= European Storm Forecast Experiment =

European weather forecasting initiative

The European Storm Forecast Experiment, known as ESTOFEX, is an initiative of a team of European meteorologists, and students in meteorology founded in 2002. It serves as a platform for exchange of knowledge about forecasting severe convective storms in Europe and elsewhere. It is a voluntary organisation and is currently unfunded. It aims to raise awareness and provide real-time education about severe weather forecasting. ESTOFEX issues storm warnings on a semi-daily basis. It also collects reports from the general public about severe convective weather incidents in order to validate its forecasts.
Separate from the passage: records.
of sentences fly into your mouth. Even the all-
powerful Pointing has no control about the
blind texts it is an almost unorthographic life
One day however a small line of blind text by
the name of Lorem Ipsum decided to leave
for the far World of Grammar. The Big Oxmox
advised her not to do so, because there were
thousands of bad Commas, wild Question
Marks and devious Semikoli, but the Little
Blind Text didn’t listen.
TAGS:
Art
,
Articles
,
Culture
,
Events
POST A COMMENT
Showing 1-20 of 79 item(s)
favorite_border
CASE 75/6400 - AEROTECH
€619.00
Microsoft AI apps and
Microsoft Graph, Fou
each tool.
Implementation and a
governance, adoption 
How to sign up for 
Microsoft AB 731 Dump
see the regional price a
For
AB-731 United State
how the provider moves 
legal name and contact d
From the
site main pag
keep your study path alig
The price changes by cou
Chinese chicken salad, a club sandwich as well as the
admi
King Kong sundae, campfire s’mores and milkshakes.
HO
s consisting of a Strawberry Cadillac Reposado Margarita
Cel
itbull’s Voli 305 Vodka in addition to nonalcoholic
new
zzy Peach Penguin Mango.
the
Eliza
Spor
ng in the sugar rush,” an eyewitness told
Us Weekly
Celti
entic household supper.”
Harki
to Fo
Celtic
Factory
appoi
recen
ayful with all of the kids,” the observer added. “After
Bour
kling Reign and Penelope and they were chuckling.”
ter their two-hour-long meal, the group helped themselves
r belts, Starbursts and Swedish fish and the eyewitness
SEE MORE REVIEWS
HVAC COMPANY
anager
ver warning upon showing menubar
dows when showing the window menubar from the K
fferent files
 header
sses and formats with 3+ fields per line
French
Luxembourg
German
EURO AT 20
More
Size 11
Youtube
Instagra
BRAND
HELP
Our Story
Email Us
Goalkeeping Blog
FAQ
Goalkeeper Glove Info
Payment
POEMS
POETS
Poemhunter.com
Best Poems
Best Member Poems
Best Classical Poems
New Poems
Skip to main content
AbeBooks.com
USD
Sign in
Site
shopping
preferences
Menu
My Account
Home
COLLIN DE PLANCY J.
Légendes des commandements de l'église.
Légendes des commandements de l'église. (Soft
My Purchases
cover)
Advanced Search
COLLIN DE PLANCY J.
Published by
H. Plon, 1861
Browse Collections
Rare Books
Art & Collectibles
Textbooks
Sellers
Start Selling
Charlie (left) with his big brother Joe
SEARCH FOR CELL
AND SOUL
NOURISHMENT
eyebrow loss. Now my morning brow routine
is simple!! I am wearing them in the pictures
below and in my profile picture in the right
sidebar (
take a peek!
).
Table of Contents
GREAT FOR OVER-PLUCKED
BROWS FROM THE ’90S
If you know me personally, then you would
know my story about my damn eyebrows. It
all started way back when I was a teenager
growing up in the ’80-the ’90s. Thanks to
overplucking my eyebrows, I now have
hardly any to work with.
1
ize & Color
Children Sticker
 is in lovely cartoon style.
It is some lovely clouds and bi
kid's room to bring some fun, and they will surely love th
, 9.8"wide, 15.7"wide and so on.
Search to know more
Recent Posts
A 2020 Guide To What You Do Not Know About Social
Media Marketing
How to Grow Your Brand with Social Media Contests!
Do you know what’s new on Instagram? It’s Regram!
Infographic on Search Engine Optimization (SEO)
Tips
Reports should be submitted to the European Severe Weather Database (ESWD).

ESTOFEX forecasts are published under a Creative Commons Attribution-Noncommercial-Share Alike 3.0 license.

Its definitions of severe convective weather phenomena are one or several of the following :

severe:
- hail with a diameter of at least 2.0 cm,
- tornado,
- wind gusts with a speed of at least 25 m/s,
- excessive rainfall of at least 60 mm.

extremely severe :
- hail with a diameter of at least 5.0 cm,
- wind gusts with a speed of at least 33 m/s,
- a tornado of IF2 intensity or higher on the International Fujita scale.

As an organization that is more focused on operational meteorology, i.e. weather forecasting, ESTOFEX functions somewhat as a counterpart to the US Storm Prediction Center (SPC). The research oriented correlate is the European Severe Storms Laboratory (ESSL) which itself is modeled somewhat after the US National Severe Storms Laboratory (NSSL), with both US counterparts enjoying stronger institutional support as long-time governmental entities.